Exercise text:
================================
The broader picture is simple enough. Bournemouth are unbeaten in the last five league meetings with Palace, and a lot of those games have been tight, low-margin affairs. Three of the last four ended level. Still, the 3-3 from October is the one that lingers, because it showed there’s no guarantee this becomes a cagey stalemate again. Both sides can land punches. Both sides can also leave gaps.
We Predict: Both Teams To Score
We’re backing Both Teams To Score at 8/11 for this one. If you want to dig a bit deeper here, the betting guides hub pulls together all of our core football betting explainers so you can jump straight to the market or strategy you need. It’s a fair price for a match that has enough evidence on both sides: Bournemouth have found the net in games against Newcastle, Arsenal and Leeds in recent weeks, while Palace have scored three away at Shakhtar and two at home to Newcastle in the same stretch. The 3-3 in October still feels relevant too. These two know how to make this fixture messy.
The 2-1 Bournemouth correct score looks the best call, and it fits the shape of the game. Bournemouth’s home record is sturdy, Palace’s away record gives them a route into the contest, and both sides have just enough attacking threat to get on the board. But Bournemouth look a little steadier in the league and a touch more settled at home. If you want a livelier alternative, over 2.5 goals is live as well — Palace’s recent games have been leaning that way — but BTTS is the cleaner angle.
================================
What this exercise asks:
a. Update the match preview from the words "We Predict: Both" through the words "this fixture messy.", changing "Both Teams To Score" to "BTTS".
b. Copy word for word the lines of the records that start at the line containing "Votre ado ne" and end after the line containing "expérience enrichissante. 🧠".
The match preview and the records are unrelated material.

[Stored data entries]
================================
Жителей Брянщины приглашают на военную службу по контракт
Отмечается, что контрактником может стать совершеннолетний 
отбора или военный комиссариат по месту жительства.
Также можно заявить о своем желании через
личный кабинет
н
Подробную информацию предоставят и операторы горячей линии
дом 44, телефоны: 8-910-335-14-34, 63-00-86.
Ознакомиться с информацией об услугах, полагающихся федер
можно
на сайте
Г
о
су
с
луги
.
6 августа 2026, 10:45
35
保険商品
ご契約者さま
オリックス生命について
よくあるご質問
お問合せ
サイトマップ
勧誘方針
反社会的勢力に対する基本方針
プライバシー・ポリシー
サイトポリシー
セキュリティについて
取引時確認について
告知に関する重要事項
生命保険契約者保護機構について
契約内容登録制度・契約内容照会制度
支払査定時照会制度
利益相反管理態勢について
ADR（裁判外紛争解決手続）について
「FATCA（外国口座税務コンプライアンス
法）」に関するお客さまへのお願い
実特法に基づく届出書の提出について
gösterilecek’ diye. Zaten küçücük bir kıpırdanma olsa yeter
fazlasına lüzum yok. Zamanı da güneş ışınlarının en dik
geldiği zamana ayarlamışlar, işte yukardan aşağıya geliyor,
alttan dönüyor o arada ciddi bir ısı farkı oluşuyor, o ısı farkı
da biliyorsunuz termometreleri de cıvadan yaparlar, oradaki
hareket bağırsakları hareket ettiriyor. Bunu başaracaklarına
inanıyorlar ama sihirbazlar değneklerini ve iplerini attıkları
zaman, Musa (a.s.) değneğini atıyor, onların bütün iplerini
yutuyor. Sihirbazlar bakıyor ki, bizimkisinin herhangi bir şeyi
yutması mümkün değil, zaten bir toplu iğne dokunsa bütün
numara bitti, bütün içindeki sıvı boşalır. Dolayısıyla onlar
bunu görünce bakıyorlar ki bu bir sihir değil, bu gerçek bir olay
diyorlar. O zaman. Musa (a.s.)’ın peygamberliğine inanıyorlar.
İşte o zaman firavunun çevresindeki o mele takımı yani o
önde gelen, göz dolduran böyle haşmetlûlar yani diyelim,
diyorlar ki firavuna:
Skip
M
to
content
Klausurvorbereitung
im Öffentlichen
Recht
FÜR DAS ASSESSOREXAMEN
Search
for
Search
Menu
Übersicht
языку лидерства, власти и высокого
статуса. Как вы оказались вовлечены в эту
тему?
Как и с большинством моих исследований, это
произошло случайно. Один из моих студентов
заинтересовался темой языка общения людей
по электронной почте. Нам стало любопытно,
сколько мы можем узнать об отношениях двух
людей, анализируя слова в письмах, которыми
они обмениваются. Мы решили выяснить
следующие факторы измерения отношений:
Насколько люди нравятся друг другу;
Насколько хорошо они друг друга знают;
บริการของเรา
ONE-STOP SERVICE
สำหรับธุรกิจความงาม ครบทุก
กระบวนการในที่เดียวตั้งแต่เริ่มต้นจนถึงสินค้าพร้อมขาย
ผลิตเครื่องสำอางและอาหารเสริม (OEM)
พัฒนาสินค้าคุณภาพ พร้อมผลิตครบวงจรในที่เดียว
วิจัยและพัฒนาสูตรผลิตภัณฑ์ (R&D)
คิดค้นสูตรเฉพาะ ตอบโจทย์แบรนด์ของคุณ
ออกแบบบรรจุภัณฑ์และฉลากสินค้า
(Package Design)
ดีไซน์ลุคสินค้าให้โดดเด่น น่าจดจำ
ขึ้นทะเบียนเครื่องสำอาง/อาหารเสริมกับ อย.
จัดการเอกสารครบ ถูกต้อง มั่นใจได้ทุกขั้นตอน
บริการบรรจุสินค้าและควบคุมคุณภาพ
================================
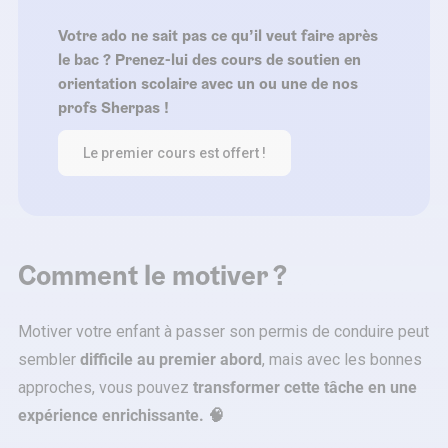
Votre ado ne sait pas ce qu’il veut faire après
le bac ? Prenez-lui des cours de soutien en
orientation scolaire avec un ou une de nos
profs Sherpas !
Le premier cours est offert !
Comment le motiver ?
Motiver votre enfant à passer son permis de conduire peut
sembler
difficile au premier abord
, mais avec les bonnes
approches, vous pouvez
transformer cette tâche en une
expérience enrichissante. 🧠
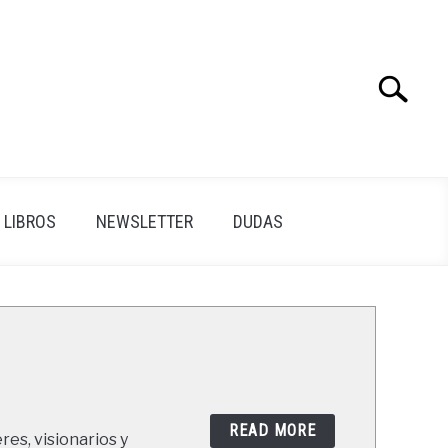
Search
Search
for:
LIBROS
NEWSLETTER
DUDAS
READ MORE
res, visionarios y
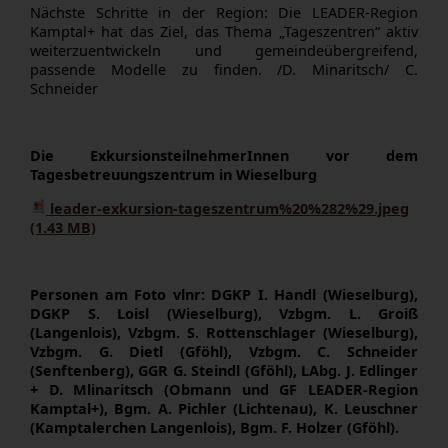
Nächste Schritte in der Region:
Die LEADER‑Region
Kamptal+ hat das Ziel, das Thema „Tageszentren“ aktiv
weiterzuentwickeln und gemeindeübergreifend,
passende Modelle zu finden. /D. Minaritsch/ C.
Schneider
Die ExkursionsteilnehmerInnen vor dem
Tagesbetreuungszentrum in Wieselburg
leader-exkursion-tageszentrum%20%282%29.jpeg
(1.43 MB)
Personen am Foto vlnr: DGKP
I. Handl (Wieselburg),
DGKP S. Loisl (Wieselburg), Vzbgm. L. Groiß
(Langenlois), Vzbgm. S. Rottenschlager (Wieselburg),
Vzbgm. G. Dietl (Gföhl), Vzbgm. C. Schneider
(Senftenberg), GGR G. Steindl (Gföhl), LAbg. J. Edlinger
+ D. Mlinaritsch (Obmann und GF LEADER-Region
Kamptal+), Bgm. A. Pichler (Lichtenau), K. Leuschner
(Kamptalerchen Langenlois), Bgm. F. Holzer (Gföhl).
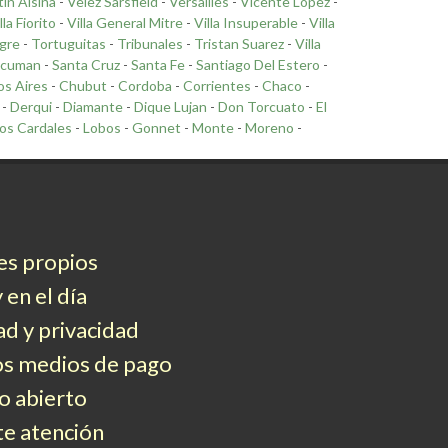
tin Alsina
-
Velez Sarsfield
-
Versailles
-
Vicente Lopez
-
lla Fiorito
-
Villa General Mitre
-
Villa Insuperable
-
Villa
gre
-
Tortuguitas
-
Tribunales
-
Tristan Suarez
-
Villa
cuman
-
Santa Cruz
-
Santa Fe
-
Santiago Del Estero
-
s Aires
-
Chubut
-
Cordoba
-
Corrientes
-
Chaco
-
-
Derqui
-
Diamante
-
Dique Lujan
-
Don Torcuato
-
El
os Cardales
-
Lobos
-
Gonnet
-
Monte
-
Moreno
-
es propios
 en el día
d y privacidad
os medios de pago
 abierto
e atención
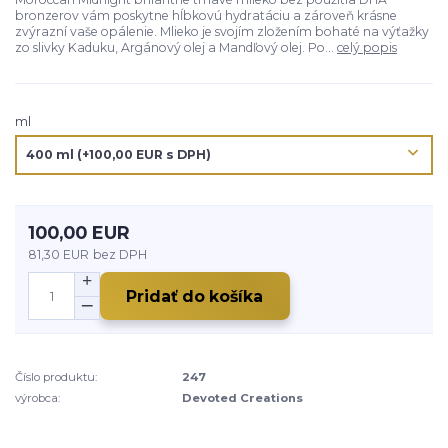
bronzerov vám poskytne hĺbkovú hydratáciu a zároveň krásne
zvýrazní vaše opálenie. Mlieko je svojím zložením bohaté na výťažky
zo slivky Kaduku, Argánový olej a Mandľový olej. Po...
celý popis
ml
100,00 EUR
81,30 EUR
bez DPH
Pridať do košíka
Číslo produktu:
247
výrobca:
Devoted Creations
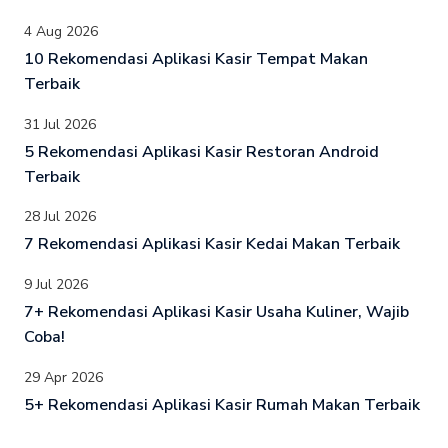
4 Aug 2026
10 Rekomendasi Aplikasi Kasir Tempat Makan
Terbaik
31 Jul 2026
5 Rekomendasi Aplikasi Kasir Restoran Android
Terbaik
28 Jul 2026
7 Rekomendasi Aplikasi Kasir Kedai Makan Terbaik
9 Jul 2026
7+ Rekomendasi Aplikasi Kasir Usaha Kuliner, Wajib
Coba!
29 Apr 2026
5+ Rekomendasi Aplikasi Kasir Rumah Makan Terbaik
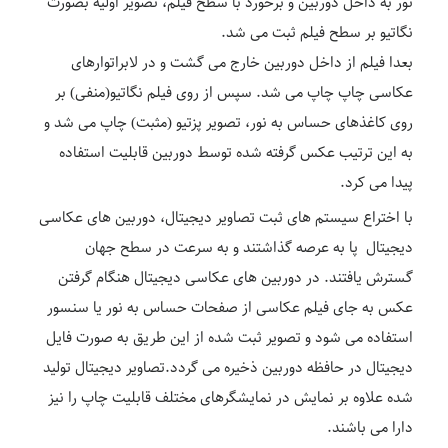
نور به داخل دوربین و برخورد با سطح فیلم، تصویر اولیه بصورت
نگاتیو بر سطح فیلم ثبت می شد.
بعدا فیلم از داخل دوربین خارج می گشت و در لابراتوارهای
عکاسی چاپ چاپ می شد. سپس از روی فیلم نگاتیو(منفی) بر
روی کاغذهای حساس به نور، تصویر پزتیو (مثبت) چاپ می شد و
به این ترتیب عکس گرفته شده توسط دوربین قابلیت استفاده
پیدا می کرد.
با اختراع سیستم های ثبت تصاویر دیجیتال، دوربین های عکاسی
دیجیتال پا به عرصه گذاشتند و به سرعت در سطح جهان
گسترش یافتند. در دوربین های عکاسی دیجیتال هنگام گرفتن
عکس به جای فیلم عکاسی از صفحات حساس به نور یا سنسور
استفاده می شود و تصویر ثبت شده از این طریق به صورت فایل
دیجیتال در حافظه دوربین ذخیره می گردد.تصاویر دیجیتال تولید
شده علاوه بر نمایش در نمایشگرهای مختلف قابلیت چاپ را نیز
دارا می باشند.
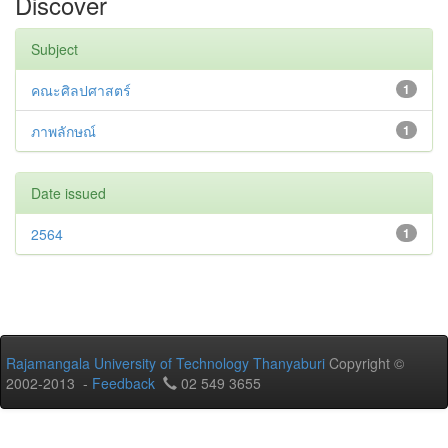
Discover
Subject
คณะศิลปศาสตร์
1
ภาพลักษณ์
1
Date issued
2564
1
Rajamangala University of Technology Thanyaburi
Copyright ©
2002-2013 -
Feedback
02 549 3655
================================
Completed exercise:
a.
We Predict: BTTS
We’re backing BTTS at 8/11 for this one. If you want to dig a bit deeper here, the betting guides hub pulls together all of our core football betting explainers so you can jump straight to the market or strategy you need. It’s a fair price for a match that has enough evidence on both sides: Bournemouth have found the net in games against Newcastle, Arsenal and Leeds in recent weeks, while Palace have scored three away at Shakhtar and two at home to Newcastle in the same stretch. The 3-3 in October still feels relevant too. These two know how to make this fixture messy.

b.
Votre ado ne sait pas ce qu’il veut faire après
le bac ? Prenez-lui des cours de soutien en
orientation scolaire avec un ou une de nos
profs Sherpas !
Le premier cours est offert !
Comment le motiver ?
Motiver votre enfant à passer son permis de conduire peut
sembler
difficile au premier abord
, mais avec les bonnes
approches, vous pouvez
transformer cette tâche en une
expérience enrichissante. 🧠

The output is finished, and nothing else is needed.